What you are asked to do →
Transcribe word for word the lines spanning the line with "X240000000Y-95000000D02*" through the end of the records.

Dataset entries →
● ● ●
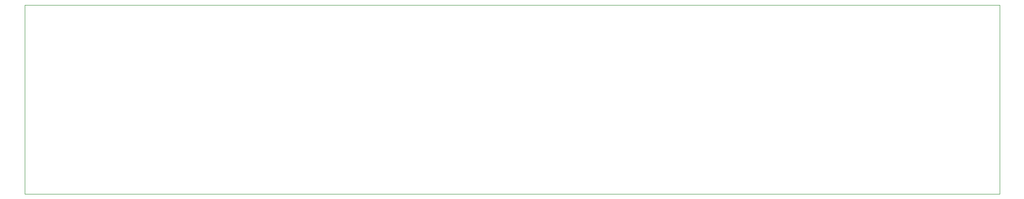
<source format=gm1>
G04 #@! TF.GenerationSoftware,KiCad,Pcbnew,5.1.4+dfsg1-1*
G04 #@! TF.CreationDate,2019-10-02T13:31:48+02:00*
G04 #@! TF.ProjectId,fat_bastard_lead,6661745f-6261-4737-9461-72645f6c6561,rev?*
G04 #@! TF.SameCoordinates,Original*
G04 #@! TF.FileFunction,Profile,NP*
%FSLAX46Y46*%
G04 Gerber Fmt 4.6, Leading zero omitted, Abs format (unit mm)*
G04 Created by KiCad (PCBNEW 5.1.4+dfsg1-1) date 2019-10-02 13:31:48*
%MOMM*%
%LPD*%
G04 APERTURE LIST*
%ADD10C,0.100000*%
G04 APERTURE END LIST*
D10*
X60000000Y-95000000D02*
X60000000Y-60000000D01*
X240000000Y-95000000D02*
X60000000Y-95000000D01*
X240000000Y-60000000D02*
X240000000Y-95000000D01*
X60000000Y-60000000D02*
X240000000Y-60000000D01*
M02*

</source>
● ● ●
Reply to the exercise →
X240000000Y-95000000D02*
X60000000Y-95000000D01*
X240000000Y-60000000D02*
X240000000Y-95000000D01*
X60000000Y-60000000D02*
X240000000Y-60000000D01*
M02*

</source>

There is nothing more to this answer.